Green process prorogue by xylanase enzyme and cellulose-derived sulfonated graphene oxide-like reinforcement in xylose and furfural production from corncob biomass

In this study, a process following the principles of green chemistry was applied for effective agricultural by-product conversion into biochemicals. Corncob was synergistically pretreated with a mixture of hydrogen peroxide:glacial acetic acid (1:2:2 wt/v/v) which was denoted as C-HPAC and then xylanase enzyme-assisted hydrolysis to obtain the highest xylose content of 1.99g with 66.41 % separation efficiency at 50 °C for 15h, and xylanase enzyme content of 0.4g/3g C-HPAC. Otherwise, the sulfonated graphene oxide-like structural material (EC-SGO) was synthesized through the sulfonation method using various concentrations of H2SO4 agent with EC-GO that was calcined with the mixture of ferrocene and cellulose (1:1 wt/wt) at 300 °C for 30 min. The highest furfural yield was 76.63 ± 2.23 % under the conditions of 60 mg EC-SGO catalyst, xylose concentration of 3 g/L, and NaCl 0.05 mol/L, at 180 °C in 60 min.
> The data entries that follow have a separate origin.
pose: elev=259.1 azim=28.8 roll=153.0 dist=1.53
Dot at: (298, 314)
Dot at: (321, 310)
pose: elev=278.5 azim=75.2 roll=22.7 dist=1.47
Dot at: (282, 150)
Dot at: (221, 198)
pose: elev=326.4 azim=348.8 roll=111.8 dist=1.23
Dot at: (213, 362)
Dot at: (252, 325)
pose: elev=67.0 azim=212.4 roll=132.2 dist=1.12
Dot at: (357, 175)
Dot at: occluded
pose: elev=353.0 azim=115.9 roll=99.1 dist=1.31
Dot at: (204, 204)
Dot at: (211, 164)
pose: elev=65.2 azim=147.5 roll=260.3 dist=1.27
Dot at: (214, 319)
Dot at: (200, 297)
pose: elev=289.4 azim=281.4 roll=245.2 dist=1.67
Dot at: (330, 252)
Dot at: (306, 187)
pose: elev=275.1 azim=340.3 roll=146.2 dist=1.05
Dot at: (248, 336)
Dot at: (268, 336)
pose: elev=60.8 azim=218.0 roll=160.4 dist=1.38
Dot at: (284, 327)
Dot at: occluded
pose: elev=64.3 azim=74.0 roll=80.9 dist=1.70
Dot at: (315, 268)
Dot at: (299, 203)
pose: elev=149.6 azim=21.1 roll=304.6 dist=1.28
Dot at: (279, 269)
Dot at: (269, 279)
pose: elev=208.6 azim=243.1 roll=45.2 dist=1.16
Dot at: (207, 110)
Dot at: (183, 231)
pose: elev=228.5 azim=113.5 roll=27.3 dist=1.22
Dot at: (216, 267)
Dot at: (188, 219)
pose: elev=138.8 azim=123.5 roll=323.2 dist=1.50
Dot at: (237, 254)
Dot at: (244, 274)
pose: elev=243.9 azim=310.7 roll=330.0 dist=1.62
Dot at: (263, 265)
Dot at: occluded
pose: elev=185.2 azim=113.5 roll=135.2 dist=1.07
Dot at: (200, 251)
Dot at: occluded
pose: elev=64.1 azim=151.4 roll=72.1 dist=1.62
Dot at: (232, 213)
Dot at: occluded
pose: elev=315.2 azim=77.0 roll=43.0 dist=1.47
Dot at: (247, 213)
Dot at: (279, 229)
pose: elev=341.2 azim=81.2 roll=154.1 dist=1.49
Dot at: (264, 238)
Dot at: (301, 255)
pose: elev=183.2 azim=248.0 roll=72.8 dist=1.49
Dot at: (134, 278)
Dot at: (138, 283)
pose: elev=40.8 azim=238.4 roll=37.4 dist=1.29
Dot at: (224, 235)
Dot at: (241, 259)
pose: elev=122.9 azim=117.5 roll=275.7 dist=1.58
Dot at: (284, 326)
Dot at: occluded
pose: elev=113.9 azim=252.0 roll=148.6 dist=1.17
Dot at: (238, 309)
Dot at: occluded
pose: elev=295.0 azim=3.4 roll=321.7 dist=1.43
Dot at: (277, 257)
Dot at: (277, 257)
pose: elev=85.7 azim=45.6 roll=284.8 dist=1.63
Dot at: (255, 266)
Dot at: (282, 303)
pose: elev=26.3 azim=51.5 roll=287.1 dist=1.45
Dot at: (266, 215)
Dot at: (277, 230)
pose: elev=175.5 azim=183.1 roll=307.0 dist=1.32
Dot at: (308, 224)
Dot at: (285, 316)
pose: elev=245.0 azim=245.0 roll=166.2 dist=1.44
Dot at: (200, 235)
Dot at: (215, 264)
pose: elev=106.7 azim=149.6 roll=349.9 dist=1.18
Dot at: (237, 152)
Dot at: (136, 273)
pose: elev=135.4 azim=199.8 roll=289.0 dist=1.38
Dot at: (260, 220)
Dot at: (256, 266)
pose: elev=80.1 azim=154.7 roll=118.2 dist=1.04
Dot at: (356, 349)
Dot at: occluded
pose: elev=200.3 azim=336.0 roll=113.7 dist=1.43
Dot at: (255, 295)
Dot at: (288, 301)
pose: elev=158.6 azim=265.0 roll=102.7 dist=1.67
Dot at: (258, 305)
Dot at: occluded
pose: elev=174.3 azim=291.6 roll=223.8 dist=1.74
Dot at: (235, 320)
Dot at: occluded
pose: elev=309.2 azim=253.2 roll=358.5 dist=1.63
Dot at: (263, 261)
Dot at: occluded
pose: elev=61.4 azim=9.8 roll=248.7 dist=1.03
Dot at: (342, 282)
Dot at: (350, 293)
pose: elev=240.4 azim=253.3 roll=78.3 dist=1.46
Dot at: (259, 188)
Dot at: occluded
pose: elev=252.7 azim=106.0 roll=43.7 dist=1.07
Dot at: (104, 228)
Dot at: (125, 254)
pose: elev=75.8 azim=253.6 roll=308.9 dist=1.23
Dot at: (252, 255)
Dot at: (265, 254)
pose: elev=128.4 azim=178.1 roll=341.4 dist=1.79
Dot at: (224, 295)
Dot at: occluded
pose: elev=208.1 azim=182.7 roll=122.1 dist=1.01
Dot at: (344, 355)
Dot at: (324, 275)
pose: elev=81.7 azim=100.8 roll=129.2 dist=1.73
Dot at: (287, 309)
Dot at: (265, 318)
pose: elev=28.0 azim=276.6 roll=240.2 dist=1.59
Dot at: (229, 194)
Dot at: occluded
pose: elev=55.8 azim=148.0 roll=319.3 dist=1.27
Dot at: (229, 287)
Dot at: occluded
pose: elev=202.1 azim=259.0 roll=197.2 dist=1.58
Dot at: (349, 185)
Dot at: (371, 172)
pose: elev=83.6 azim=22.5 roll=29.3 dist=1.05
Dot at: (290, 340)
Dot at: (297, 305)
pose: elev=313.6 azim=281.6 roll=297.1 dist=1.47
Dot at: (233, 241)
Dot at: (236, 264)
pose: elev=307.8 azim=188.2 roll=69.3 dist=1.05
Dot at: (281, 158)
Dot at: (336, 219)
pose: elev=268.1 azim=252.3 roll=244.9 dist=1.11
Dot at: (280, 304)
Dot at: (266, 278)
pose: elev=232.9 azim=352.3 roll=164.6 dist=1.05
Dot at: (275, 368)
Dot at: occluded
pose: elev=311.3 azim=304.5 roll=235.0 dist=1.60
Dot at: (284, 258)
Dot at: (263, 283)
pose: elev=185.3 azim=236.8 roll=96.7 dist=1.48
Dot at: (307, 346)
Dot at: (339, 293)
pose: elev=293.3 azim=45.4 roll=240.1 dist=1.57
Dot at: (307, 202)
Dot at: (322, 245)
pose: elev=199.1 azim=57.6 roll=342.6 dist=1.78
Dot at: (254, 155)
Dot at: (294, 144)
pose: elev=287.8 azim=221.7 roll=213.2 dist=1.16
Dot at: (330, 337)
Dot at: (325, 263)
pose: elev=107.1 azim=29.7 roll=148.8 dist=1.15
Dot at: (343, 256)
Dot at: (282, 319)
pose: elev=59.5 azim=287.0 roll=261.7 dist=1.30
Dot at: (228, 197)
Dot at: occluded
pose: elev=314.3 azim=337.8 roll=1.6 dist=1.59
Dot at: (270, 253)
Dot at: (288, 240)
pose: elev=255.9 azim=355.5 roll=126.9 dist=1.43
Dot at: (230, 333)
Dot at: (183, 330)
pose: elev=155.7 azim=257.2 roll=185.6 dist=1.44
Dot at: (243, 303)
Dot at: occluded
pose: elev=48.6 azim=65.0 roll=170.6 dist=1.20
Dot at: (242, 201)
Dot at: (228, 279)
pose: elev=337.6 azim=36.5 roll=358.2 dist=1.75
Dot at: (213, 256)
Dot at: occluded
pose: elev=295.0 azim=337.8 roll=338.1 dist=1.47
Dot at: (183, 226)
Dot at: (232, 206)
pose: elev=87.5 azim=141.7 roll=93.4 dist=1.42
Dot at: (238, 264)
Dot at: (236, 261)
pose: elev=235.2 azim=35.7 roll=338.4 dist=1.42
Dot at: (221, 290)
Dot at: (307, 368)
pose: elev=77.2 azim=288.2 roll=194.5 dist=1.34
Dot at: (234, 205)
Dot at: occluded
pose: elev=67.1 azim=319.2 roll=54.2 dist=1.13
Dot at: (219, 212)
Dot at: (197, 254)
Hence, the synergistic effect of NaCl and Brønsted acid sites (−SO3H) was confirmed through the XPS spectrum with an acid content of 0.6895 mmol/gcatalyst and depicted simultaneously a vital role through the proposal mechanism of converting xylose to furfural. The synthesized catalyst retains its stability for the multiple cycles of furfural production. Furthermore, this work has provided a route for the fractional separation of xylose and cellulose with assisted-enzymatic.